Darum ist die konstruktive Auseinandersetzung über die Folgen von KI-Systemen dringend notwendig. ChatGPT hat dies sehr schnell provoziert, selbst wenn noch nicht klar ist, wie wir mit den negativen Seiten umgehen können. Etliche andere KI-Anwendungen werden durch vorhandene strenge Kontrollsysteme eingegrenzt. Etwa bei der Entwicklung neuer Medikamente durch KI: Solche Wirkstoffe unterliegen genauso wie durch menschliche Forschung gefundene Substanzen umfangreichen klinischen Tests und einem strengen Zulassungssystem von Medizinbehörden. Oder Übersetzungen und sprachliches Lektorat durch KI-Software: Diese müssen sich in einem hochprofessionellen Umfeld geschulter Übersetzter:innen und Lektor:innen behaupten, wenn sie auf breiter Basis kommerziell bestehen wollen.
Schwieriger ist es in Bereichen wie Gesichtserkennung: Abgesehen davon, dass diese immer noch mit einem hohen Maß an „Vorurteilen“ (sprich: KI-Fehlern) bei der richtigen Erkennung belastet ist, besteht ein großes Missbrauchs-Risiko durch Staaten, Unternehmen und Privatpersonen.

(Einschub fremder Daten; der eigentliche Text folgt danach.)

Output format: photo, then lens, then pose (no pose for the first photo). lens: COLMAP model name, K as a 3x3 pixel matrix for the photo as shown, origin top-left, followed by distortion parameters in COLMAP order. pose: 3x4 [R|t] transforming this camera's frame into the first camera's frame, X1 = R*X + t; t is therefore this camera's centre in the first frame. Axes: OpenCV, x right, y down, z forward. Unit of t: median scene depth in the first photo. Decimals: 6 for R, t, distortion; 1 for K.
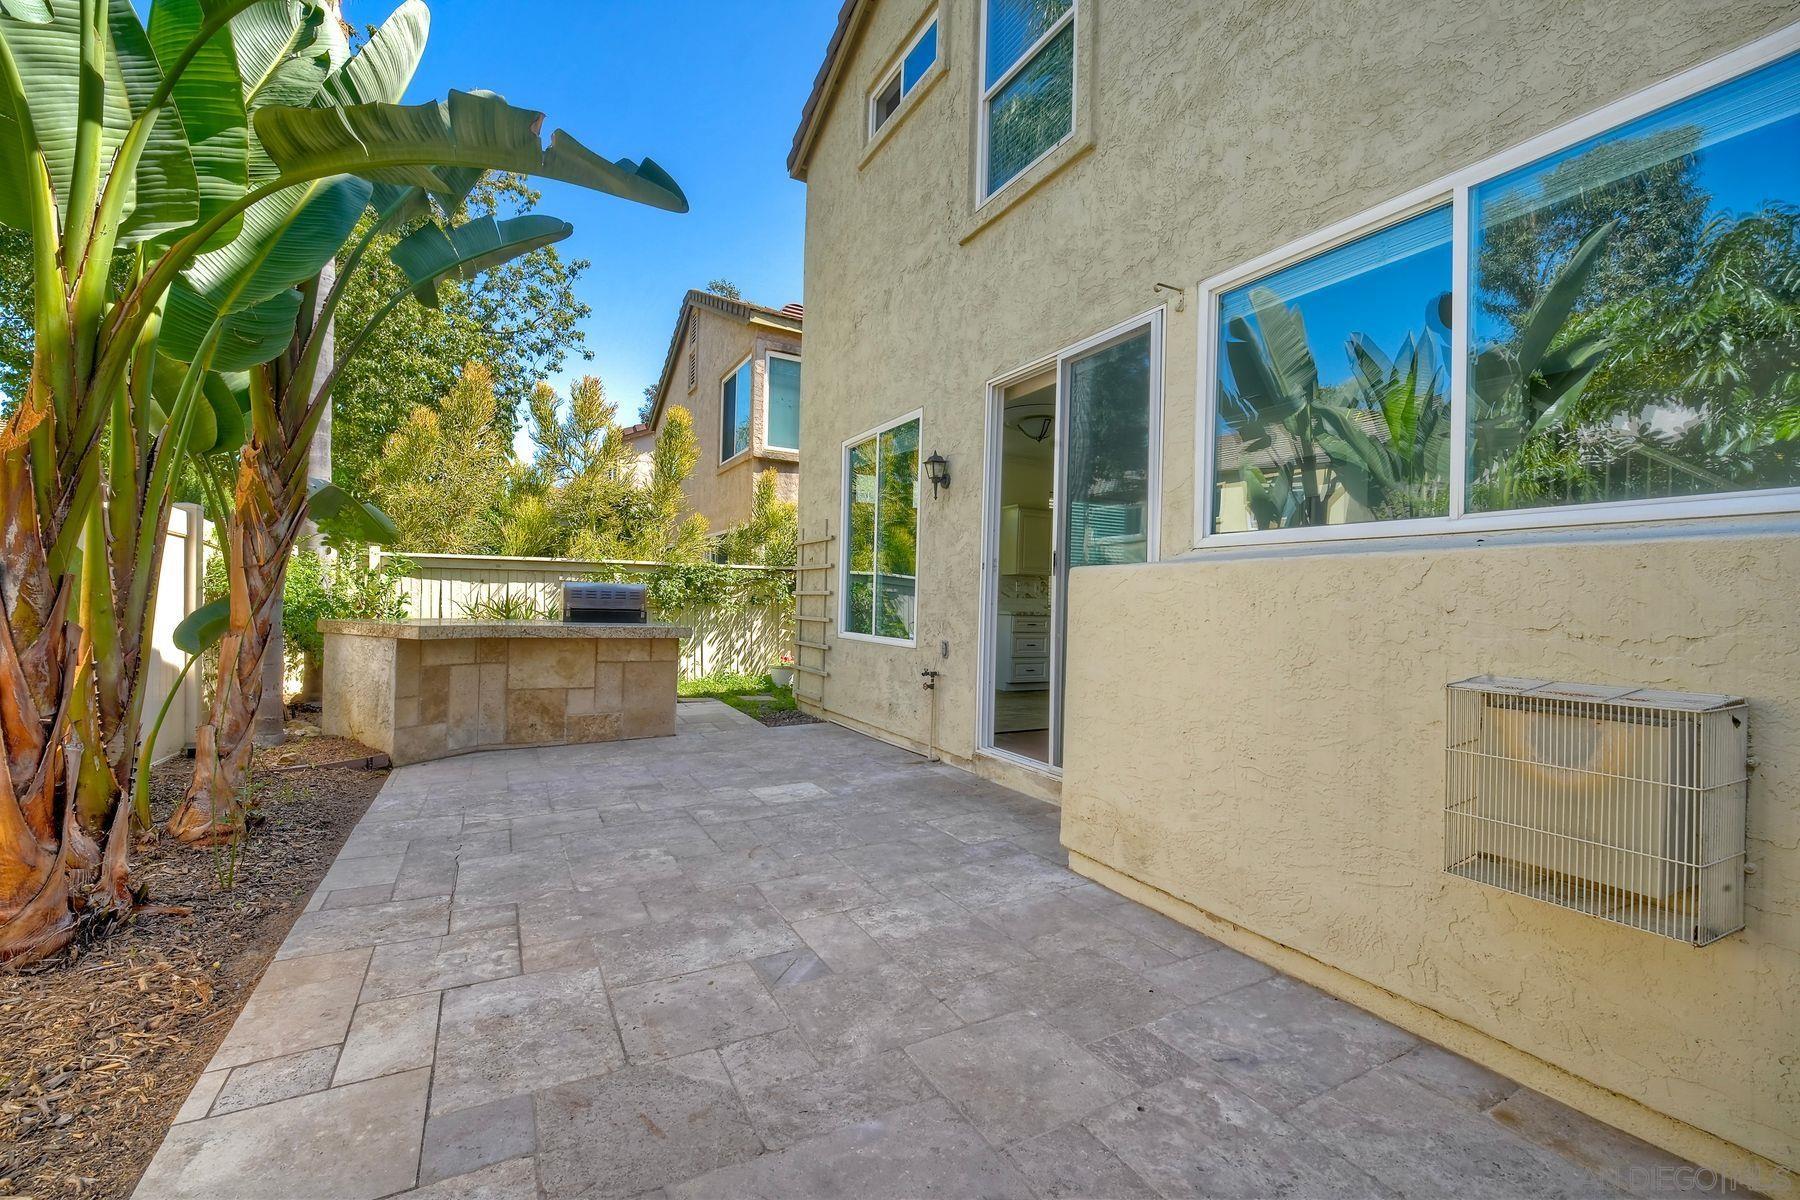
lens RADIAL K [[752.7, 0, 906.2], [0, 752.7, 598.3], [0, 0, 1]] dist [0.010164, -0.000085]
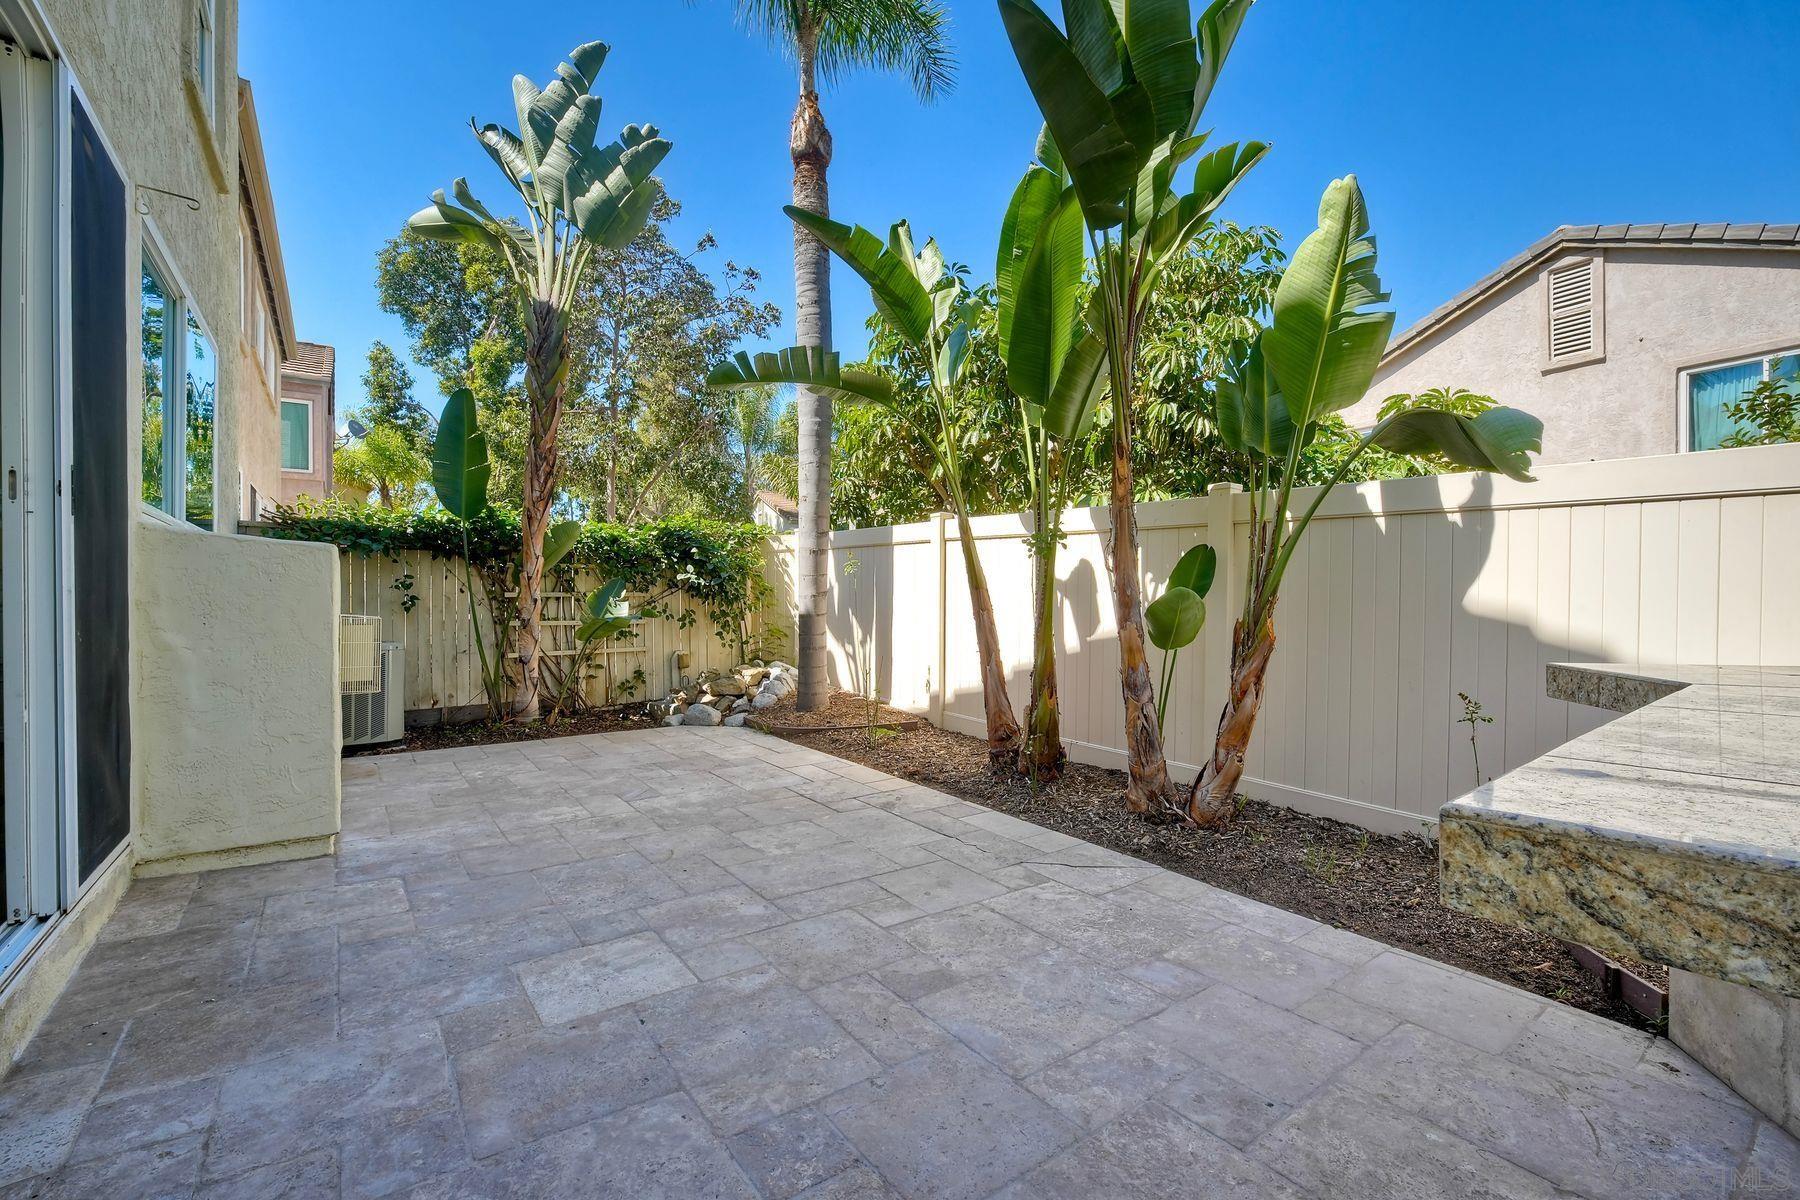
lens RADIAL K [[752.7, 0, 906.2], [0, 752.7, 598.3], [0, 0, 1]] dist [0.010164, -0.000085]
pose [[-0.988955, -0.024019, -0.146254, -0.350130], [-0.022811, 0.999690, -0.009935, 0.017643], [0.146448, -0.006489, -0.989197, 1.975108]]
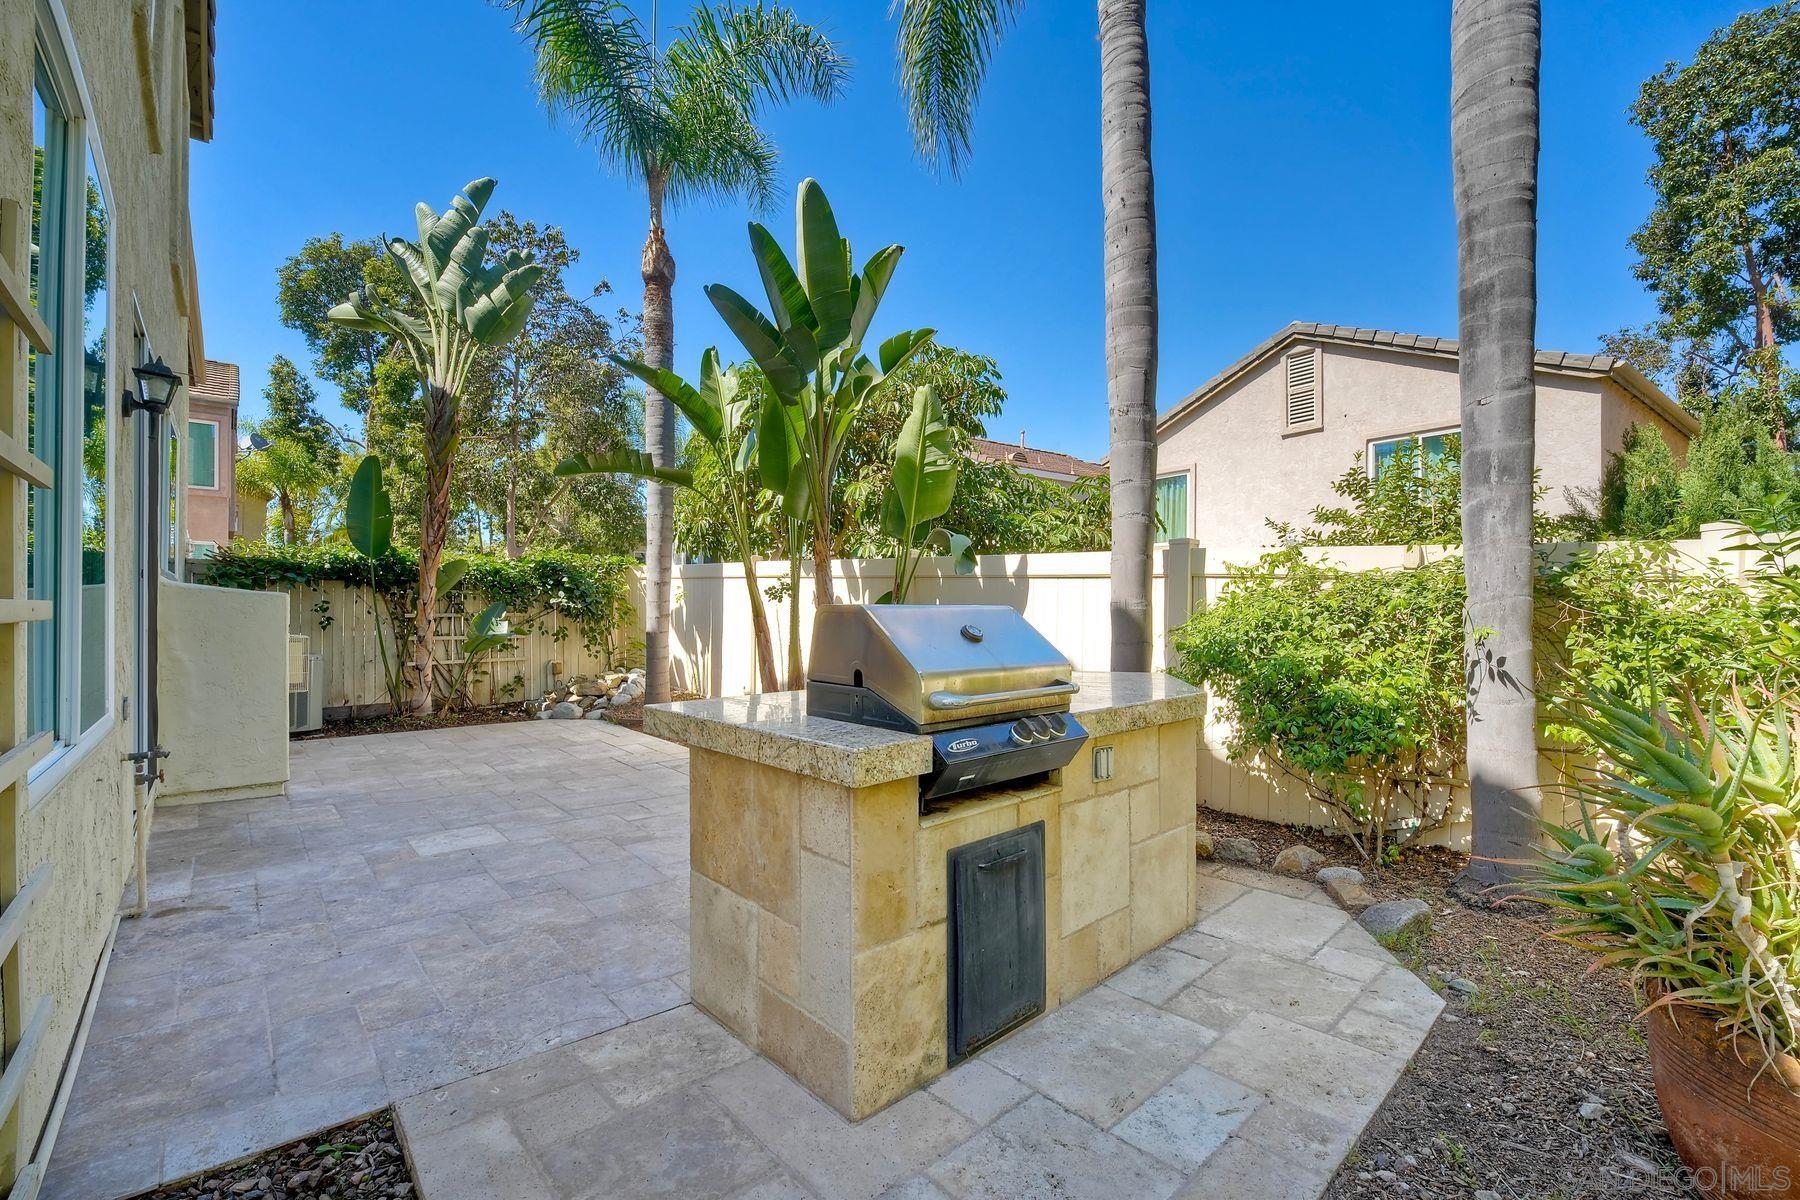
lens RADIAL K [[759.5, 0, 900.0], [0, 759.5, 600.0], [0, 0, 1]] dist [0.006339, -0.000112]
pose [[-0.972980, -0.031513, -0.228731, -0.589862], [-0.028308, 0.999450, -0.017280, -0.037191], [0.229149, -0.010338, -0.973336, 2.624956]]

Andererseits kann Face Recognition eine sehr positive Rolle spielen: Die Johns Hopkins School of Medicine entwickelt Verfahren zur Diagnose von Schlaganfallspatient:innen. Am MIT wird mithilfe von Gesichtserkennung der Status von ALS erkannt, eine degenerative Muskelerkrankung.
Bei generativer KI, den Systemen, die wie ChatGPT menschliche Intelligenz simulieren, oder wie Midjourney realistische Fotos erzeugen, etwa von einer Verhaftung Donald Trumps, die nicht stattfand, fehlen Leitplanken zur Verhinderung dramatischer Fehlentwicklungen. In der EU gibt es den (weltweit ersten) Entwurf eines „Artificial Intelligence Act“. Vor 2025 wird dieser jedoch kaum beschlossen werden – und dann braucht es noch weitere Jahre bis zur gesetzlichen Umsetzung in allen EU-Staaten. Bis dahin machen KI-Systeme riesige Fortschritte, die wir uns noch gar nicht vorstellen können.
Die Verantwortung für eine positive, den Menschen dienende Entwicklung von KI liegt darum derzeit vor allem in den Händen ihrer Entwickler:innen sowie von Medien und Watchdogs, die ihnen dabei auf die Finger schauen. Große Anbieter werden im eigenen kommerziellen Interesse darauf achten, keine gefährlichen Produkte auf den Markt zu bringen. Auch ohne spezielle KI-Regulierung können gesetzliche Produkthaftungen zu immensen Strafen führen. Gefährdet ist hingegen unser soziales Ökosystem: Das Potential für KI-gesteuerte Desinformation ist fast unbegrenzt. Für die Open-Source-Community wäre dies ein veritables Betätigungsfeld: Eine KI zu entwickeln, die den Missbrauch von KI aufdecken kann.
Das „AI-Dilemma“, wie es bereits Netflix-verdächtig getauft wurde, wird die KI-Entwicklung dauerhaft begleiten. Aber solange menschliche Intelligenz immer noch Weltmeister beim Anrichten von immens großem Schaden an Mensch und Planet ist, sollte Künstliche Intelligenz keine unmäßige Panik auslösen.